The simplest scams are sometimes the hardest to thwart. Rather than redesign its prepaid card with added security, InComm is redesigning the packaging in a way that should render stolen cards unusable.

Thieves like the idea of simply by taking a prepaid card out of its package and replacing it with a "dummy" card that has no value. When a buyer activates the "dummy" card by scanning its package at the point of sale, the real card in the thief's possession is loaded instead.

Atlanta-based prepaid card provider InComm is launching a new bar code encoding technique that requires both the card and the packaging to be present. If the card is removed, the bar code will not register at the point of sale.

Essentially, about two-thirds of the card activation code is on the packaging, with the final digits on the card inside of the package. The new technique "helps to protect our retail partners and the end consumer from fraud by invalidating a prepaid card that has been compromised before it's activated by a legitimate consumer," said Chanda Wicker, senior vice president of global production services at InComm.

InComm secure card and packaging
InComm's packaging puts some of the activation code on the card itself. If the card is stolen or replaced, the store won't be able to activate it because part of the bar code will be missing.

In that regard, a fraudster trying to steal the card from the packaging would end up with a card that could never be properly activated. "A card that cannot be activated is rendered useless, which makes the purchase impossible to complete," Wicker said.

During InComm's initial run of prepaid cards using this printing technique, Wicker said the company saw "significant improvement" in the protection of those cards.

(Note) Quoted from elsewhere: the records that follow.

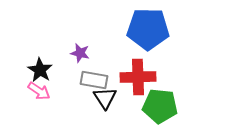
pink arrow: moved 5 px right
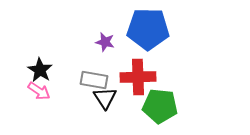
purple star: moved 25 px right, 11 px up
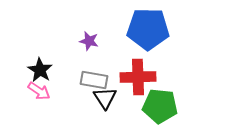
purple star: moved 16 px left, 1 px up
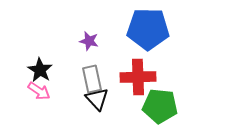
gray rectangle: moved 2 px left, 1 px up; rotated 68 degrees clockwise
black triangle: moved 8 px left, 1 px down; rotated 10 degrees counterclockwise
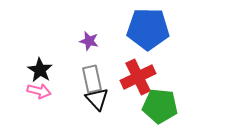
red cross: rotated 24 degrees counterclockwise
pink arrow: rotated 20 degrees counterclockwise
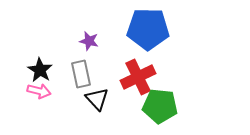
gray rectangle: moved 11 px left, 5 px up
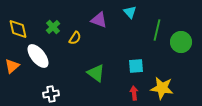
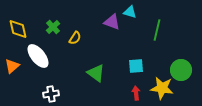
cyan triangle: rotated 32 degrees counterclockwise
purple triangle: moved 13 px right, 2 px down
green circle: moved 28 px down
red arrow: moved 2 px right
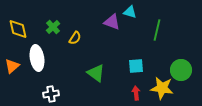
white ellipse: moved 1 px left, 2 px down; rotated 30 degrees clockwise
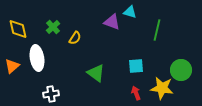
red arrow: rotated 16 degrees counterclockwise
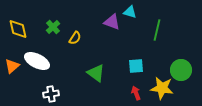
white ellipse: moved 3 px down; rotated 55 degrees counterclockwise
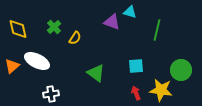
green cross: moved 1 px right
yellow star: moved 1 px left, 2 px down
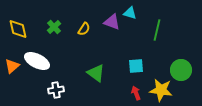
cyan triangle: moved 1 px down
yellow semicircle: moved 9 px right, 9 px up
white cross: moved 5 px right, 4 px up
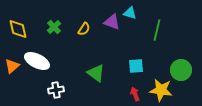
red arrow: moved 1 px left, 1 px down
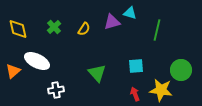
purple triangle: rotated 36 degrees counterclockwise
orange triangle: moved 1 px right, 5 px down
green triangle: moved 1 px right; rotated 12 degrees clockwise
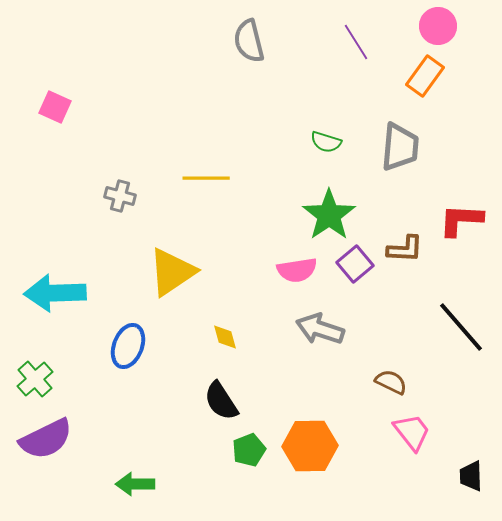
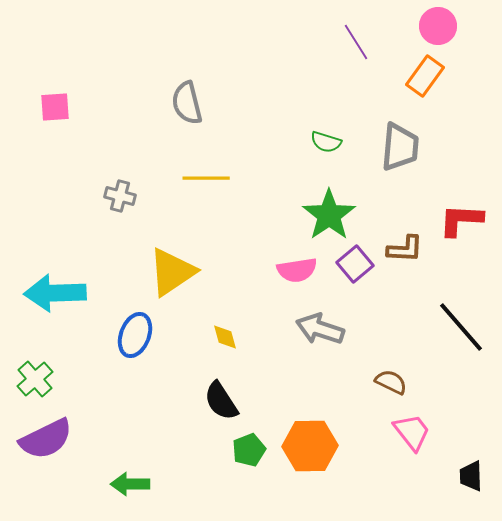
gray semicircle: moved 62 px left, 62 px down
pink square: rotated 28 degrees counterclockwise
blue ellipse: moved 7 px right, 11 px up
green arrow: moved 5 px left
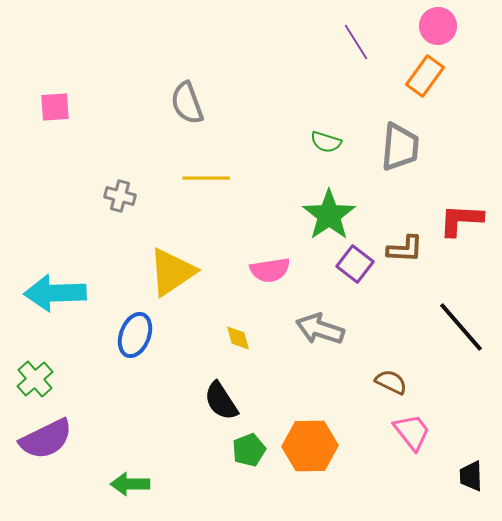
gray semicircle: rotated 6 degrees counterclockwise
purple square: rotated 12 degrees counterclockwise
pink semicircle: moved 27 px left
yellow diamond: moved 13 px right, 1 px down
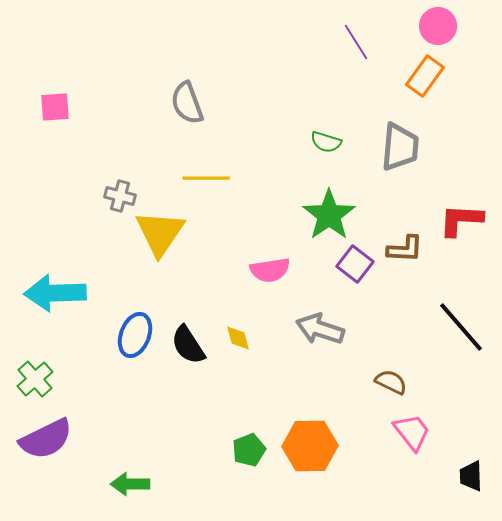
yellow triangle: moved 12 px left, 39 px up; rotated 22 degrees counterclockwise
black semicircle: moved 33 px left, 56 px up
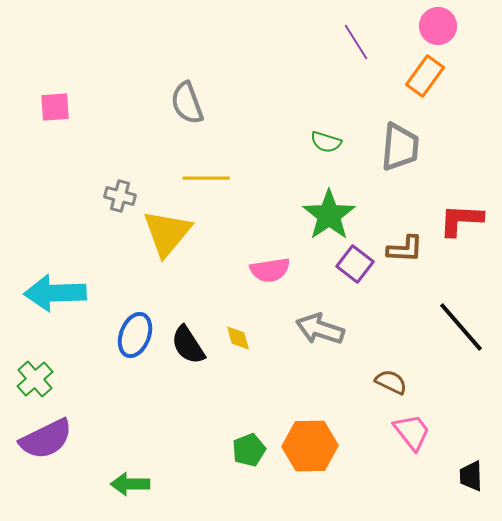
yellow triangle: moved 7 px right; rotated 6 degrees clockwise
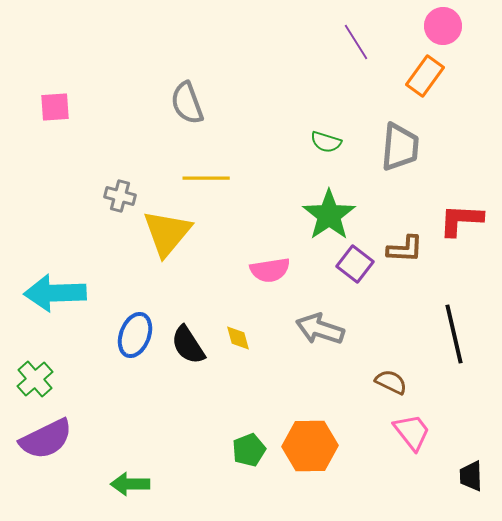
pink circle: moved 5 px right
black line: moved 7 px left, 7 px down; rotated 28 degrees clockwise
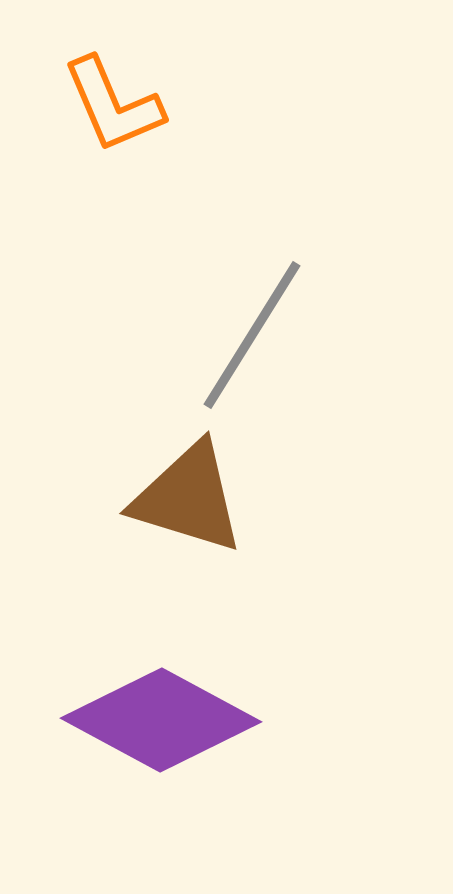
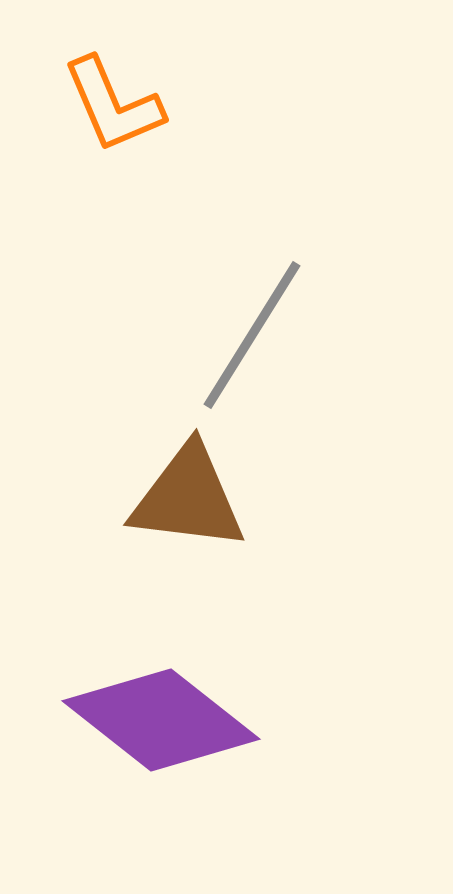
brown triangle: rotated 10 degrees counterclockwise
purple diamond: rotated 10 degrees clockwise
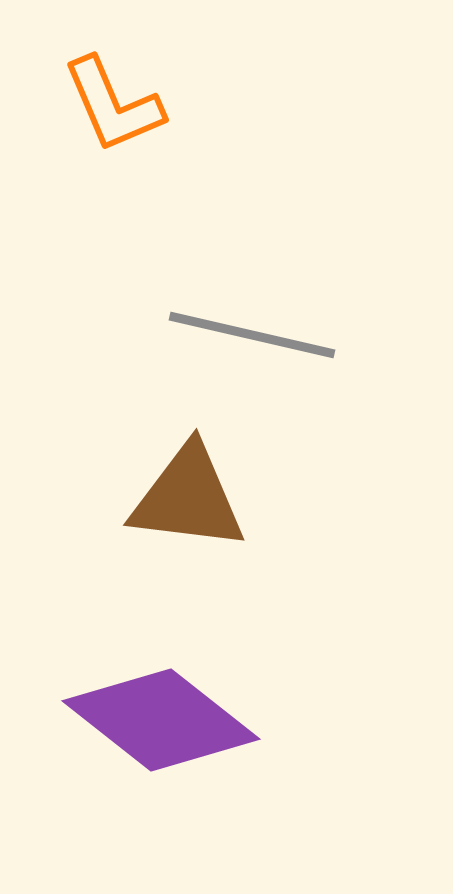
gray line: rotated 71 degrees clockwise
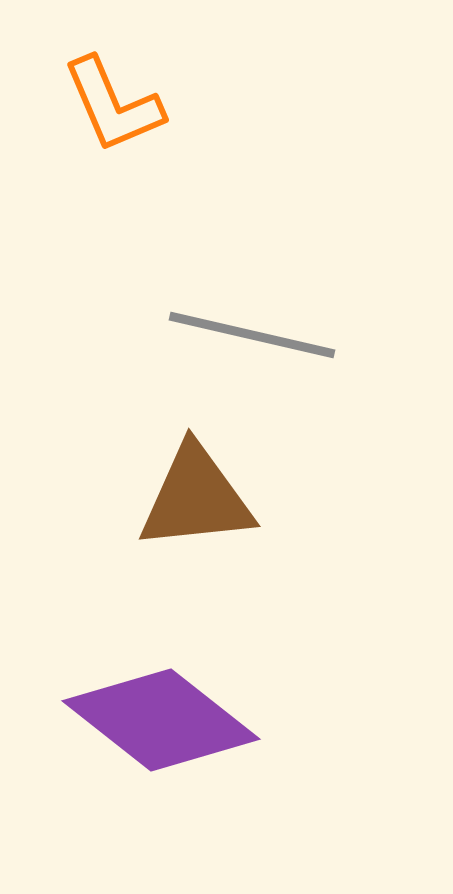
brown triangle: moved 8 px right; rotated 13 degrees counterclockwise
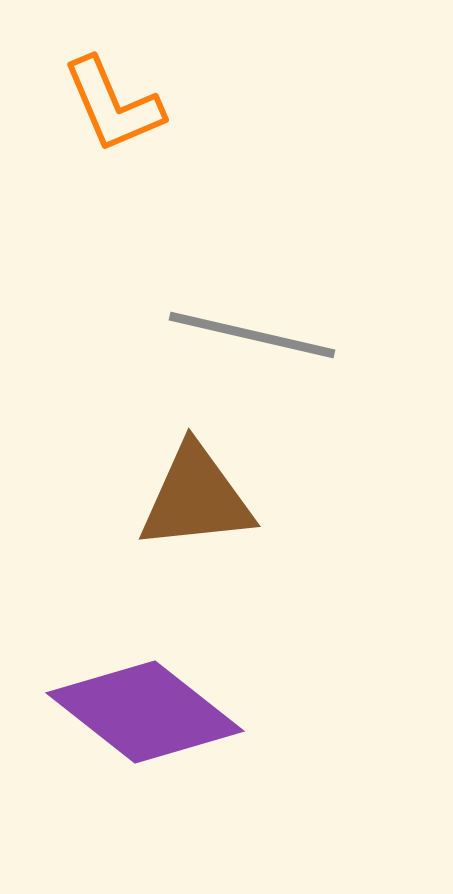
purple diamond: moved 16 px left, 8 px up
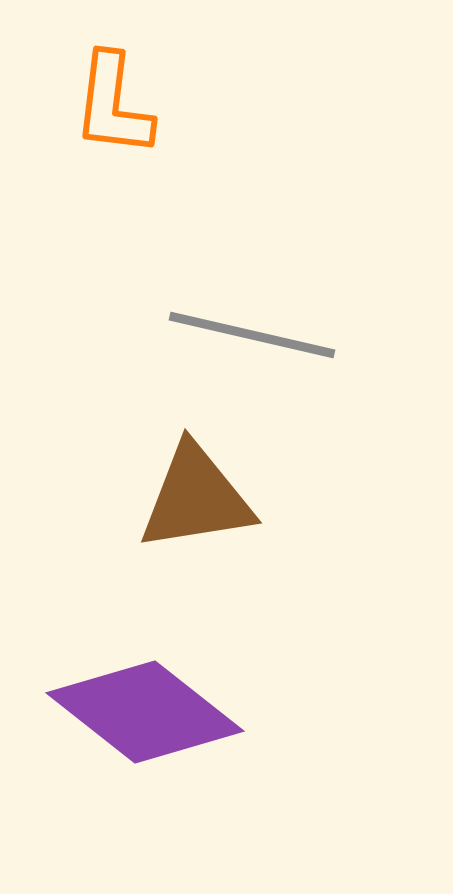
orange L-shape: rotated 30 degrees clockwise
brown triangle: rotated 3 degrees counterclockwise
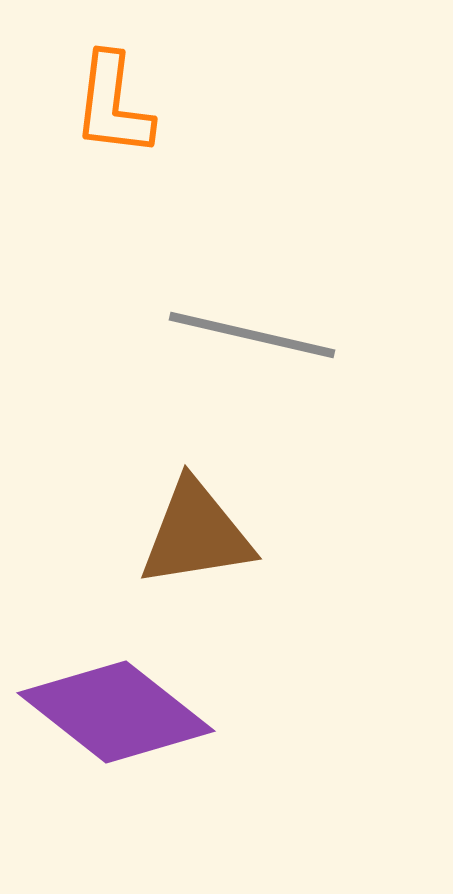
brown triangle: moved 36 px down
purple diamond: moved 29 px left
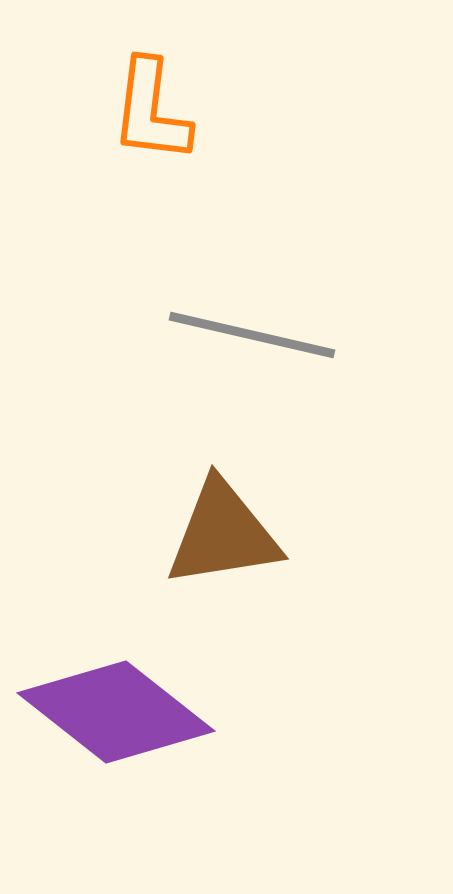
orange L-shape: moved 38 px right, 6 px down
brown triangle: moved 27 px right
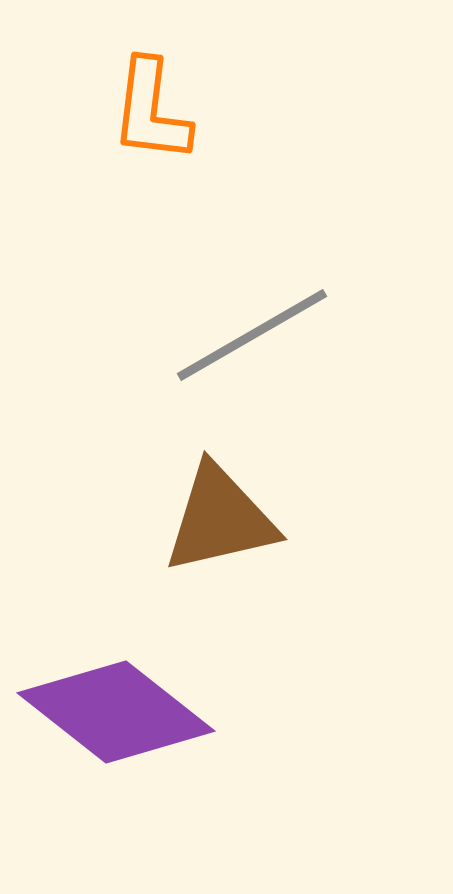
gray line: rotated 43 degrees counterclockwise
brown triangle: moved 3 px left, 15 px up; rotated 4 degrees counterclockwise
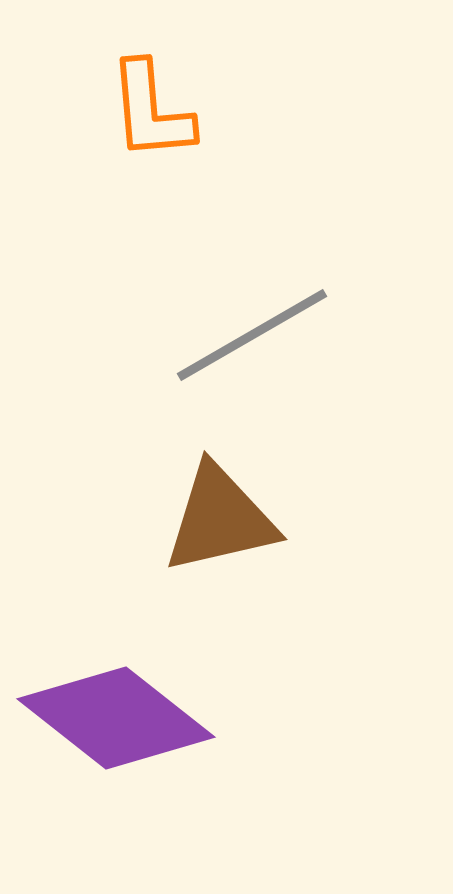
orange L-shape: rotated 12 degrees counterclockwise
purple diamond: moved 6 px down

The technology will apply to both gift cards and prepaid debit cards.

The new packaging will definitely thwart fraudsters who swap out cards, said Julie Conroy, research director and fraud expert with Boston-based Aite Group. However, they may adapt over time.

"As with everything else, if it is a pretty low-tech solution, we see that criminals can get through it pretty quick as well," Conroy said. "I want to learn more about what InComm is doing with this, but it appears to address the card swapping aspects."

Conroy cited incidents with Visa gift cards two years ago in which buyers were purchasing what they believed to be legit cards, only to find they had been tampered with and returned to the packaging. InComm's new packaging, or any sort of tamper-evident packaging, could be a deterrent for that kind of activity, she added.

InComm received a grant from the United States Patent and Trademark Office last week for the patent on the new packaging method.

Late last year, InComm addressed online security when it began using technology that constantly changes the CVV on the back of a reloadable prepaid card, incorporating the services of Tender Armor and its CVV+ solution.

"The intelligence we gain from our relationships with retail and brand partners guides us in our mission to protect them and their customers who rely on our products," Wicker said.

But fraudsters keep prepaid card providers on their toes, with a favorite trick being to simply write down or scan the card numbers, which are fully visible through regular packaging so that retailers can scan them when being activated by the buyer. The scammer will then regularly check online to see if that card is activated and will be accepted.

In that way, a person receiving a prepaid card as a gift might not know that someone else has already drained its value.

InComm would like to see all of those tricks thwarted, and is developing more anti-fraud tools to combat them, Wicker said.